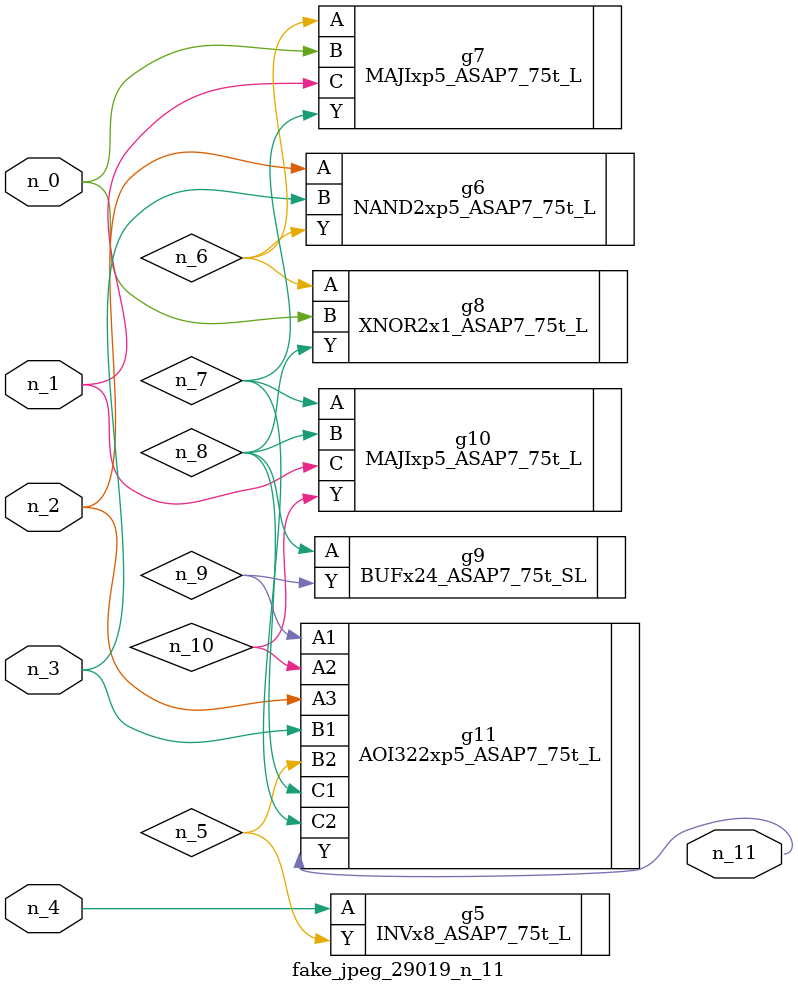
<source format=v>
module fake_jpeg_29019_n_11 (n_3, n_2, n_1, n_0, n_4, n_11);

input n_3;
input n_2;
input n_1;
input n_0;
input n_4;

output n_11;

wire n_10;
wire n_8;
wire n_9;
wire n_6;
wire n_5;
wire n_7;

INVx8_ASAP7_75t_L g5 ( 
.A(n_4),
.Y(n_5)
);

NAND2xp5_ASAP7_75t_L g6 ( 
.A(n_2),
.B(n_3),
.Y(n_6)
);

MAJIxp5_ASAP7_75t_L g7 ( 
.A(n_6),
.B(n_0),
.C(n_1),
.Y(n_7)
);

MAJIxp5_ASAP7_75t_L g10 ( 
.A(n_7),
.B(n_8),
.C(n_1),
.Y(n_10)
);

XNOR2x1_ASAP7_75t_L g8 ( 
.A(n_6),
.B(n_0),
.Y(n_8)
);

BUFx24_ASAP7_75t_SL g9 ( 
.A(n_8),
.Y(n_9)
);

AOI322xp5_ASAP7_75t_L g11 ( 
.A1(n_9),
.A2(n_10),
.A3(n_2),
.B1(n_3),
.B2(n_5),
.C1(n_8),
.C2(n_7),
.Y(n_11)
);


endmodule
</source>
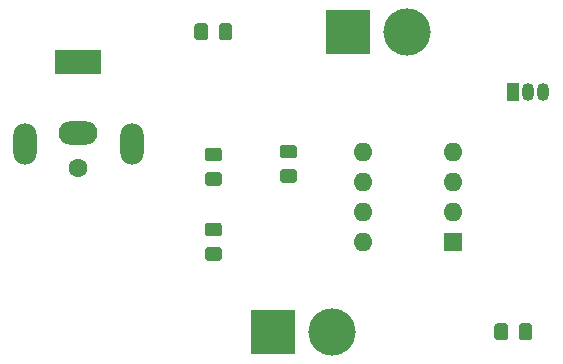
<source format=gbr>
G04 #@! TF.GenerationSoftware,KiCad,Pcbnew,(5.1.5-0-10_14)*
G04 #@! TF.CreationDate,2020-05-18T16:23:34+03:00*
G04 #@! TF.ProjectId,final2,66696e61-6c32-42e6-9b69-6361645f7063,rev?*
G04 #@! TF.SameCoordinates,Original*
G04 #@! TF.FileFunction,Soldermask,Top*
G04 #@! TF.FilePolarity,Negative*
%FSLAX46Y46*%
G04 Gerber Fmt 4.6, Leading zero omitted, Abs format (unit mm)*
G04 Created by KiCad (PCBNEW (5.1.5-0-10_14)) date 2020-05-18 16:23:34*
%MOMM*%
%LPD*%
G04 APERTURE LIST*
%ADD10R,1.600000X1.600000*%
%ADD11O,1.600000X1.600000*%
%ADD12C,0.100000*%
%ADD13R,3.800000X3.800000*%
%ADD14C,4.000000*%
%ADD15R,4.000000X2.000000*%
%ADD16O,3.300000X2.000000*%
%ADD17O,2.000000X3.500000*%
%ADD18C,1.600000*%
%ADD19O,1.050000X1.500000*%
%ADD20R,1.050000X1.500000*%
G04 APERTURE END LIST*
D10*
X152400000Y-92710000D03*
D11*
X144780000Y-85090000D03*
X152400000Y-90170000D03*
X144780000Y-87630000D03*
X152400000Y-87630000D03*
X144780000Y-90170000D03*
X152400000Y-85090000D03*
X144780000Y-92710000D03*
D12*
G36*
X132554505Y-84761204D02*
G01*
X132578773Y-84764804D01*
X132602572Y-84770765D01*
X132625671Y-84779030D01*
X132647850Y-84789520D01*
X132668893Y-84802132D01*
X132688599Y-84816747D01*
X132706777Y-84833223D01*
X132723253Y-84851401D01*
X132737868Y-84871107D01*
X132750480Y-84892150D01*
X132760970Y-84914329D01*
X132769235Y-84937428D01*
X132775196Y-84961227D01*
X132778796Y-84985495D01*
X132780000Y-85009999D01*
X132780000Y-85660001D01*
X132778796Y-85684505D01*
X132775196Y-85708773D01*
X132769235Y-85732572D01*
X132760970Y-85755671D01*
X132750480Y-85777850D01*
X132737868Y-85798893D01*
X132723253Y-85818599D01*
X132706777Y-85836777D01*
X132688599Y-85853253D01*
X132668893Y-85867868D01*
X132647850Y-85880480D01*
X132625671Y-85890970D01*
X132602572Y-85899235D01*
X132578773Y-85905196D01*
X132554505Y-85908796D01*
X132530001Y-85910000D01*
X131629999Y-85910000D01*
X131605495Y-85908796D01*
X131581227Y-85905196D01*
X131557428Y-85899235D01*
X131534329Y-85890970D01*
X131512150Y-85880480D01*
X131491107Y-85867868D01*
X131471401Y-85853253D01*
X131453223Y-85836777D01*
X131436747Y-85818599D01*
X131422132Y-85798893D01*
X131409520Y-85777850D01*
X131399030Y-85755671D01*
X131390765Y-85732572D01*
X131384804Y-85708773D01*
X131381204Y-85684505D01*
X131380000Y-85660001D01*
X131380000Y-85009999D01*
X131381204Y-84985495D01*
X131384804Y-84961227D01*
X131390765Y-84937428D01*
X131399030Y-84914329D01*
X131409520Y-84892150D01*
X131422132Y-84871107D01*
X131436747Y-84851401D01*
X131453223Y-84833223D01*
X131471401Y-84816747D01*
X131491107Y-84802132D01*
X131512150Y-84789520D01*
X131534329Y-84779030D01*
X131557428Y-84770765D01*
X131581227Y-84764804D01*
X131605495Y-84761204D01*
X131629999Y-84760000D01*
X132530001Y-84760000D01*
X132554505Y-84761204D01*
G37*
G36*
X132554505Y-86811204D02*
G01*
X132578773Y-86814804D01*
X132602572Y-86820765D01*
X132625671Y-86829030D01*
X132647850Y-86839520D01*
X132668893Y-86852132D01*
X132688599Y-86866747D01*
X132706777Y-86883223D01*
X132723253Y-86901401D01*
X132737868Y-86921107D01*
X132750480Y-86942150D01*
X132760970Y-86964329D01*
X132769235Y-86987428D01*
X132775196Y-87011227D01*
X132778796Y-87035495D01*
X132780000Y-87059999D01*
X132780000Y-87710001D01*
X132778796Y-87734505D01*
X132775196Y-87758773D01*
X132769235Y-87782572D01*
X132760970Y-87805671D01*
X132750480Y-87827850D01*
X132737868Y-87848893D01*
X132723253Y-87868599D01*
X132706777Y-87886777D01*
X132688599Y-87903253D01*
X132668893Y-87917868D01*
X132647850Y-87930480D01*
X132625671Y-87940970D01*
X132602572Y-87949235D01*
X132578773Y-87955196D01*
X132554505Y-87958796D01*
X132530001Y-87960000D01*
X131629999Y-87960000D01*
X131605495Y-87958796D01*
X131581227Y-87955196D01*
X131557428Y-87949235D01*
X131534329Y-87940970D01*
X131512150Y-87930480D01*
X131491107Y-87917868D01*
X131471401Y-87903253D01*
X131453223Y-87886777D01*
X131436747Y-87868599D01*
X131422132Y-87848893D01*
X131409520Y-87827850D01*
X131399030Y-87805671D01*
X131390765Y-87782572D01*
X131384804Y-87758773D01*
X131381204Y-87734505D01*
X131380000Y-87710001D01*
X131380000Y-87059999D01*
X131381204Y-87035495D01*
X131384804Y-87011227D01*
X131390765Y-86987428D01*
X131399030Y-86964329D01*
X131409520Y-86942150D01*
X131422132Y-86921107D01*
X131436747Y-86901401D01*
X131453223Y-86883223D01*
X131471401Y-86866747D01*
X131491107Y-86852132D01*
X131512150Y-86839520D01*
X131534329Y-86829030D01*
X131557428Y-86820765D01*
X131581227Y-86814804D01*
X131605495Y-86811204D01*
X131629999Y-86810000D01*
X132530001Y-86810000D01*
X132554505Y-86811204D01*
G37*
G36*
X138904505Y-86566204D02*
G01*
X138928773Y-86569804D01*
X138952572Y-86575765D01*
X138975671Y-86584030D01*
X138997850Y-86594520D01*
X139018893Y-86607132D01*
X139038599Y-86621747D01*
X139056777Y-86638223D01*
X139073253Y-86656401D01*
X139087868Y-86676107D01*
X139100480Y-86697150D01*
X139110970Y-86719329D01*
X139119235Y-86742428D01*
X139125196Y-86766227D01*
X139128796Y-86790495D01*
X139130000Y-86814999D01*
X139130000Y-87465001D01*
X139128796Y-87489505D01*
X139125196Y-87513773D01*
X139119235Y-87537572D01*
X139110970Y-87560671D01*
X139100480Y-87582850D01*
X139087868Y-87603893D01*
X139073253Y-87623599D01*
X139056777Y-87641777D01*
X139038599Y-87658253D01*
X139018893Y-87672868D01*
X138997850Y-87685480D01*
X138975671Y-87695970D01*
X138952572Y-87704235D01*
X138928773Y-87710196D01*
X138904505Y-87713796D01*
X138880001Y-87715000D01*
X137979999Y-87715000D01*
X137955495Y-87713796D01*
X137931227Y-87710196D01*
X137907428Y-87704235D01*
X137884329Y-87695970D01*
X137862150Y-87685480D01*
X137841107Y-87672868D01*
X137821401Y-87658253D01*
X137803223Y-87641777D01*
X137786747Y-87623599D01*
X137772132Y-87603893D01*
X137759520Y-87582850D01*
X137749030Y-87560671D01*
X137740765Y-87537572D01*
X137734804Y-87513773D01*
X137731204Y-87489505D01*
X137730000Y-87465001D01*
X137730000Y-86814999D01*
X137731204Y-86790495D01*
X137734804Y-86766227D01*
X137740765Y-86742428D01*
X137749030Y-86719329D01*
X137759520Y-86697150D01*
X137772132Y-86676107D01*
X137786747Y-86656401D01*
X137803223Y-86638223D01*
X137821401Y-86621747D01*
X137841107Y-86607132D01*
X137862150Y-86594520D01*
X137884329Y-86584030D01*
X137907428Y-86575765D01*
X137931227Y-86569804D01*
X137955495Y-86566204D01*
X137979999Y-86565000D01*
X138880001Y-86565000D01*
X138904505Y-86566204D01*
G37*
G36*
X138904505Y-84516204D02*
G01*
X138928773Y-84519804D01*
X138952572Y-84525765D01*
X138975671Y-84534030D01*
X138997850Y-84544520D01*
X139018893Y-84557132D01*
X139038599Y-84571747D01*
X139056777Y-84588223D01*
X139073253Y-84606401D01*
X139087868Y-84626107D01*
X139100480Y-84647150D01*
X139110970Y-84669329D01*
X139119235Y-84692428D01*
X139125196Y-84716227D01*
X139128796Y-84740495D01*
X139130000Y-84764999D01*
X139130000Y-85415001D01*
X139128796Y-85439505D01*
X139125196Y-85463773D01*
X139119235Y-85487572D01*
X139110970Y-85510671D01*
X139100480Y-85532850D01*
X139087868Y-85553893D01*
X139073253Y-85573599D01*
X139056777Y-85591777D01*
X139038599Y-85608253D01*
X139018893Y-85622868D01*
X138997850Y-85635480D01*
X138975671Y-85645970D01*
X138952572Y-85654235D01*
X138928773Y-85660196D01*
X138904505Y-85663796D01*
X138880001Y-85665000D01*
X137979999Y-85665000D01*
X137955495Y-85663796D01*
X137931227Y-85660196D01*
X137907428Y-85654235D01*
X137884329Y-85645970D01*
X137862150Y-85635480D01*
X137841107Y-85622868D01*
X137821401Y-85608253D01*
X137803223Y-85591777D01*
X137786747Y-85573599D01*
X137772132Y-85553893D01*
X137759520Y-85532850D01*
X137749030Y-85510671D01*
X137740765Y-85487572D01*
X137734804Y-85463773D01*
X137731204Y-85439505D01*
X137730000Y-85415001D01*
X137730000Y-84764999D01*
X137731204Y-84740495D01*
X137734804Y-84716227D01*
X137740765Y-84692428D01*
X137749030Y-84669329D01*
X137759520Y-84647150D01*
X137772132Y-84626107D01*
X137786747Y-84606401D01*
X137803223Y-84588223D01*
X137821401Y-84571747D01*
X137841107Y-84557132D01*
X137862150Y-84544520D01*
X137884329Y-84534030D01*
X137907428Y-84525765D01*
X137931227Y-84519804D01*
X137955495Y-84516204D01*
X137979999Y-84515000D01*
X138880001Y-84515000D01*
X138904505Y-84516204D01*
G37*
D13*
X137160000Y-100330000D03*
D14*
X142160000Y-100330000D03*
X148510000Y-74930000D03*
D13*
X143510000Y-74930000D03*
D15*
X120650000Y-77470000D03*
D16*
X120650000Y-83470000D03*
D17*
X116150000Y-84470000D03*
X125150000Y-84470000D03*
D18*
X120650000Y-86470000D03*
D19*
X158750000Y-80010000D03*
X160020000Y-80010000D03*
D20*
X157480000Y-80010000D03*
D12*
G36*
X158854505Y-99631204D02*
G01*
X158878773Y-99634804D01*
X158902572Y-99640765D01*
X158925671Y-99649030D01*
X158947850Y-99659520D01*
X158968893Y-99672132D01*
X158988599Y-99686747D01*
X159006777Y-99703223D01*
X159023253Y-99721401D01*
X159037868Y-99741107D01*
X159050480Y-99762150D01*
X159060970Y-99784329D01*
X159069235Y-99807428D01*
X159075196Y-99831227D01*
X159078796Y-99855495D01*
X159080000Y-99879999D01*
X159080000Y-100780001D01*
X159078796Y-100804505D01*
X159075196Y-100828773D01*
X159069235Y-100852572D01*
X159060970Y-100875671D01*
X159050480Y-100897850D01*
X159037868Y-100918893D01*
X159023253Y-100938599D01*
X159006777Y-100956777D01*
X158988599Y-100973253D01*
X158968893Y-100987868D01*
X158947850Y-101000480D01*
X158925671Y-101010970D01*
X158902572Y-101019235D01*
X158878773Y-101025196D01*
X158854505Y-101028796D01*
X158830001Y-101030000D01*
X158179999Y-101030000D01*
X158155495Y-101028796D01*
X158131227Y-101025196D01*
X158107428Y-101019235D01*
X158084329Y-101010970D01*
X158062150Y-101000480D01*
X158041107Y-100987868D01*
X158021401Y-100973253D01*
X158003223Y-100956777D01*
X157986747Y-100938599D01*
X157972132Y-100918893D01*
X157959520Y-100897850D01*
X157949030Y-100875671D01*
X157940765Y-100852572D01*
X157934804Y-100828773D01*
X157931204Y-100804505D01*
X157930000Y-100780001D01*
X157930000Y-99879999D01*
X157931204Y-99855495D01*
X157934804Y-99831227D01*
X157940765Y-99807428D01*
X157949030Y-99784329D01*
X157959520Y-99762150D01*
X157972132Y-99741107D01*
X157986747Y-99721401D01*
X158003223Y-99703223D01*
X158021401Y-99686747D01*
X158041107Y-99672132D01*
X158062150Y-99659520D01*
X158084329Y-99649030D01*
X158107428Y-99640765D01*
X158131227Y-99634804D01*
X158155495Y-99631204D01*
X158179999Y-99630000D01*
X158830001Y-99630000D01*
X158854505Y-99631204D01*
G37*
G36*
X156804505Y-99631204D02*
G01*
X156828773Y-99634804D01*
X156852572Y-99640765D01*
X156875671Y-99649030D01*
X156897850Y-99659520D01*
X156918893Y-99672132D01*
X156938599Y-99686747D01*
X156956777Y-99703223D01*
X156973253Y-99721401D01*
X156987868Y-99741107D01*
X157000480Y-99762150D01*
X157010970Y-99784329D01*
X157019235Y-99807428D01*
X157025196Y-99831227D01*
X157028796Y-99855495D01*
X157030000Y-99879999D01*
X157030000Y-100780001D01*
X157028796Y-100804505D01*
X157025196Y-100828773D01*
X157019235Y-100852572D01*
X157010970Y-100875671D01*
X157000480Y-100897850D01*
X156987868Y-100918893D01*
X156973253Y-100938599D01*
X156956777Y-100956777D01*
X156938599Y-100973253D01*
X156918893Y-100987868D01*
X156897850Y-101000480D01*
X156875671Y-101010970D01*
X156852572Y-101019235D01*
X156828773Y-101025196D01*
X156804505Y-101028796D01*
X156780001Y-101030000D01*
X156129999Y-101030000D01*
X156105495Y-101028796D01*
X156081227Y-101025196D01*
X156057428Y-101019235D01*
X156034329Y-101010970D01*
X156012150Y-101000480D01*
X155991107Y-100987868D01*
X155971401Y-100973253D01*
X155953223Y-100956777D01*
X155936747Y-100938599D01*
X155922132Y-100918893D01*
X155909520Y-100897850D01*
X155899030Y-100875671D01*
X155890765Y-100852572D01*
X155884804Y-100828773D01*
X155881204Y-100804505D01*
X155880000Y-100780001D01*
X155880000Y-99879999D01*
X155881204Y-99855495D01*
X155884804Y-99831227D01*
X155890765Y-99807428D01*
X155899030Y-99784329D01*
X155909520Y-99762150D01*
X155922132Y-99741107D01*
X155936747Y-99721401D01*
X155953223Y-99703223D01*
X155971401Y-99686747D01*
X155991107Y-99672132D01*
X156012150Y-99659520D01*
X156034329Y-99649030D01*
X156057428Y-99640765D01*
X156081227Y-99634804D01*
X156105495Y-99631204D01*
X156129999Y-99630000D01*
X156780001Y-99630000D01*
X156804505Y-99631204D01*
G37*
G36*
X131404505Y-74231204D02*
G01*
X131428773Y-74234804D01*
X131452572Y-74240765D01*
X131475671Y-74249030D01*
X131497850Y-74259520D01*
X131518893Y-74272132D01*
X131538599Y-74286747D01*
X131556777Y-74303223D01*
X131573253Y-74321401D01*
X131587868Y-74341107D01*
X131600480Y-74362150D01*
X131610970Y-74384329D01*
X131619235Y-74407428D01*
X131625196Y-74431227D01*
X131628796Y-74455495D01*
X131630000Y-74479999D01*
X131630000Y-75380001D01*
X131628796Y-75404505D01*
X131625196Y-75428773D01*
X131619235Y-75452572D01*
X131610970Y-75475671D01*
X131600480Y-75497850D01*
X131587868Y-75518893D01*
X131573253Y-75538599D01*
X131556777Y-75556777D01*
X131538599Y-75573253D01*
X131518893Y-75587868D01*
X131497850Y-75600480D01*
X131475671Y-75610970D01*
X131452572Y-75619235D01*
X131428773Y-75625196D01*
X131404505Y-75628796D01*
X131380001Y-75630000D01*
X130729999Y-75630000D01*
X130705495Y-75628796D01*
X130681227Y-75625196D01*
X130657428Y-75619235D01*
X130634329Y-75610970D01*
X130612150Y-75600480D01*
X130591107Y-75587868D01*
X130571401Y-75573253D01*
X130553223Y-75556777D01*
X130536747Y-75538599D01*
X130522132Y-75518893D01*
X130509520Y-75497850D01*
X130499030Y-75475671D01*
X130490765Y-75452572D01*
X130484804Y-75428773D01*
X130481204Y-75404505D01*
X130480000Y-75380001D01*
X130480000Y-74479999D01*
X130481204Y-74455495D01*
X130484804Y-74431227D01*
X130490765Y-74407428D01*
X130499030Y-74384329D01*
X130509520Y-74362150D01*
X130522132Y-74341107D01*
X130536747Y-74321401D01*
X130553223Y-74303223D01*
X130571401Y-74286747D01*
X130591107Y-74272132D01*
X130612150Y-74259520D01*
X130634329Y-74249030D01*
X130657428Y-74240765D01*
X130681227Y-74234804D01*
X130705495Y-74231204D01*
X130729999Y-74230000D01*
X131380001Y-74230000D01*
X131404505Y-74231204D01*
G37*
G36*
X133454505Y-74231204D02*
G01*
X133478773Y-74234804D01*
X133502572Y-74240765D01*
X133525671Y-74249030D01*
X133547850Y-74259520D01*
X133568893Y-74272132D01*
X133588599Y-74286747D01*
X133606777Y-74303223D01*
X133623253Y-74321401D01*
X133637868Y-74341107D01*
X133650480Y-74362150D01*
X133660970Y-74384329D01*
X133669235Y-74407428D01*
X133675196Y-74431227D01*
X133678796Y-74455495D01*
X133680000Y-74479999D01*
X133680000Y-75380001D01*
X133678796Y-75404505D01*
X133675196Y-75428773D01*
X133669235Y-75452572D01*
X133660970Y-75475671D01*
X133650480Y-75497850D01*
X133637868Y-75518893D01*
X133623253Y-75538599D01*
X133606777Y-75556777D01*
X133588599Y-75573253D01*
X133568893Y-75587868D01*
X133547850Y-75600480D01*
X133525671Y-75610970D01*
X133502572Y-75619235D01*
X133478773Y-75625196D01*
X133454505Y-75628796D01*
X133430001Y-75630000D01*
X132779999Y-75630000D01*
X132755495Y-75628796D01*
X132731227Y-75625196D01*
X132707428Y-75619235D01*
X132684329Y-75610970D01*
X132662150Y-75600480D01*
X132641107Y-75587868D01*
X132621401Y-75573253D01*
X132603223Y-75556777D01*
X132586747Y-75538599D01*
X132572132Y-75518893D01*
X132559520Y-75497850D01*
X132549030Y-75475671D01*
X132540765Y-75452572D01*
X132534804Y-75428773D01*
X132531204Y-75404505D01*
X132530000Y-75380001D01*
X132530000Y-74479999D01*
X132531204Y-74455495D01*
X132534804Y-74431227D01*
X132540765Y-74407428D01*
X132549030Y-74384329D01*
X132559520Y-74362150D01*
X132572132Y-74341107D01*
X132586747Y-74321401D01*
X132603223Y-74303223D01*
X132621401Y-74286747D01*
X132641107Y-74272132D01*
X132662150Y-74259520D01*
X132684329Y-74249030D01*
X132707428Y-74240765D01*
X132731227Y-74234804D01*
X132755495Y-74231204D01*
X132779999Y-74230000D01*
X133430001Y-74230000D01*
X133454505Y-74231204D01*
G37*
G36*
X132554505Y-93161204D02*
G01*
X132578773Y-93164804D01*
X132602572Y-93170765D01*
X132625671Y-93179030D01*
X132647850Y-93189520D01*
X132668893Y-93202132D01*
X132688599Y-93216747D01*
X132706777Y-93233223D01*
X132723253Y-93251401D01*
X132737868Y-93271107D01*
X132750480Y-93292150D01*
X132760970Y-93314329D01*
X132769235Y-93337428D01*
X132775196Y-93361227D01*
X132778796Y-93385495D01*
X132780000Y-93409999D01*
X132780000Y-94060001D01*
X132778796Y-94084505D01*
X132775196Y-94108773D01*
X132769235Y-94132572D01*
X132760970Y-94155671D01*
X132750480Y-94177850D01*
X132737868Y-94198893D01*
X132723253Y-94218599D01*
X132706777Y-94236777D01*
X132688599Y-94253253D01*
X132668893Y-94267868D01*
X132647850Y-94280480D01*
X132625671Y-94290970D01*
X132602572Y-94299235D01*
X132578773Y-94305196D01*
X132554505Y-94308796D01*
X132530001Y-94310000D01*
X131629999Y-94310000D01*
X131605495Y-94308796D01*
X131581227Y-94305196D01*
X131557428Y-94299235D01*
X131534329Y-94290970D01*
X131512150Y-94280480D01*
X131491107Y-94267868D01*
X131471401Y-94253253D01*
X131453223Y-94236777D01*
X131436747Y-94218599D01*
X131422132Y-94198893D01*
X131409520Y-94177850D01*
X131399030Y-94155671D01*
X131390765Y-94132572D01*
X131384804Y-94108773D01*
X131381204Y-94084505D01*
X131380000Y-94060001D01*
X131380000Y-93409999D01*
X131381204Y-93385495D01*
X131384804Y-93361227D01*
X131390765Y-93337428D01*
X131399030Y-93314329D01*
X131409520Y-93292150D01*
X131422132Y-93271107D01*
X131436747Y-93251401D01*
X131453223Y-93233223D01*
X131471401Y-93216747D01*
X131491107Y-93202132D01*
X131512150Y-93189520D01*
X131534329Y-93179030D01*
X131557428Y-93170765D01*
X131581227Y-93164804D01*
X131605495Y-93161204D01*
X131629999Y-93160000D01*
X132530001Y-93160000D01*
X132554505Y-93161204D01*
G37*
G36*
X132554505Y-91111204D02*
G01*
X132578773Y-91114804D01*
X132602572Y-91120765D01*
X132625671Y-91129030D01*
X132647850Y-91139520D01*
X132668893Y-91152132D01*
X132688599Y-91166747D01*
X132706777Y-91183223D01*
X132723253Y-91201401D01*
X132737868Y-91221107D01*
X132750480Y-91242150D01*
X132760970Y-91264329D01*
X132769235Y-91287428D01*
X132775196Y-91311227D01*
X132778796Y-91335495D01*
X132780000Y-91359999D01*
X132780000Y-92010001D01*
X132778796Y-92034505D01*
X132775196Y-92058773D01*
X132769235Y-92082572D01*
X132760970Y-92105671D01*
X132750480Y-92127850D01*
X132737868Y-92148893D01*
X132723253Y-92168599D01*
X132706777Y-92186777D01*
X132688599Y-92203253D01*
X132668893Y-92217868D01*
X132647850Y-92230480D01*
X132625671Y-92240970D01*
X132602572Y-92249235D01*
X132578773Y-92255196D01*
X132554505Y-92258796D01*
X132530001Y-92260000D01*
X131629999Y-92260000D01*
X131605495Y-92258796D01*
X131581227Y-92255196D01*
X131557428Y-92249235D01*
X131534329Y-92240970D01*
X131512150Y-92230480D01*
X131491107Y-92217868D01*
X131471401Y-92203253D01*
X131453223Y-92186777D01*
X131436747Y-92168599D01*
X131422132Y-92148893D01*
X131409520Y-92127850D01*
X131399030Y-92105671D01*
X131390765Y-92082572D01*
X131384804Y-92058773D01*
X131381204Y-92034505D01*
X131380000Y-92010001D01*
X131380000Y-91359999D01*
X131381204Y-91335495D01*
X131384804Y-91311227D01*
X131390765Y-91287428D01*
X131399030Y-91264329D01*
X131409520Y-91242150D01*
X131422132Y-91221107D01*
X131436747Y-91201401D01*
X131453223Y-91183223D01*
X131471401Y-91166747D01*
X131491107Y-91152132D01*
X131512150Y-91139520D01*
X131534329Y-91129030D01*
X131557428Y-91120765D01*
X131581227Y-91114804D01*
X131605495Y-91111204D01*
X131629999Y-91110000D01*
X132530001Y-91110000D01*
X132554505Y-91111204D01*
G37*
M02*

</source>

__________________________________________________

The answer is the lines above between the line holding "X131422132Y-84871107D01*" and the line holding "X131399030Y-86964329D01*", inclusive, each written out exactly, and no others.

X131422132Y-84871107D01*
X131436747Y-84851401D01*
X131453223Y-84833223D01*
X131471401Y-84816747D01*
X131491107Y-84802132D01*
X131512150Y-84789520D01*
X131534329Y-84779030D01*
X131557428Y-84770765D01*
X131581227Y-84764804D01*
X131605495Y-84761204D01*
X131629999Y-84760000D01*
X132530001Y-84760000D01*
X132554505Y-84761204D01*
G37*
G36*
X132554505Y-86811204D02*
G01*
X132578773Y-86814804D01*
X132602572Y-86820765D01*
X132625671Y-86829030D01*
X132647850Y-86839520D01*
X132668893Y-86852132D01*
X132688599Y-86866747D01*
X132706777Y-86883223D01*
X132723253Y-86901401D01*
X132737868Y-86921107D01*
X132750480Y-86942150D01*
X132760970Y-86964329D01*
X132769235Y-86987428D01*
X132775196Y-87011227D01*
X132778796Y-87035495D01*
X132780000Y-87059999D01*
X132780000Y-87710001D01*
X132778796Y-87734505D01*
X132775196Y-87758773D01*
X132769235Y-87782572D01*
X132760970Y-87805671D01*
X132750480Y-87827850D01*
X132737868Y-87848893D01*
X132723253Y-87868599D01*
X132706777Y-87886777D01*
X132688599Y-87903253D01*
X132668893Y-87917868D01*
X132647850Y-87930480D01*
X132625671Y-87940970D01*
X132602572Y-87949235D01*
X132578773Y-87955196D01*
X132554505Y-87958796D01*
X132530001Y-87960000D01*
X131629999Y-87960000D01*
X131605495Y-87958796D01*
X131581227Y-87955196D01*
X131557428Y-87949235D01*
X131534329Y-87940970D01*
X131512150Y-87930480D01*
X131491107Y-87917868D01*
X131471401Y-87903253D01*
X131453223Y-87886777D01*
X131436747Y-87868599D01*
X131422132Y-87848893D01*
X131409520Y-87827850D01*
X131399030Y-87805671D01*
X131390765Y-87782572D01*
X131384804Y-87758773D01*
X131381204Y-87734505D01*
X131380000Y-87710001D01*
X131380000Y-87059999D01*
X131381204Y-87035495D01*
X131384804Y-87011227D01*
X131390765Y-86987428D01*
X131399030Y-86964329D01*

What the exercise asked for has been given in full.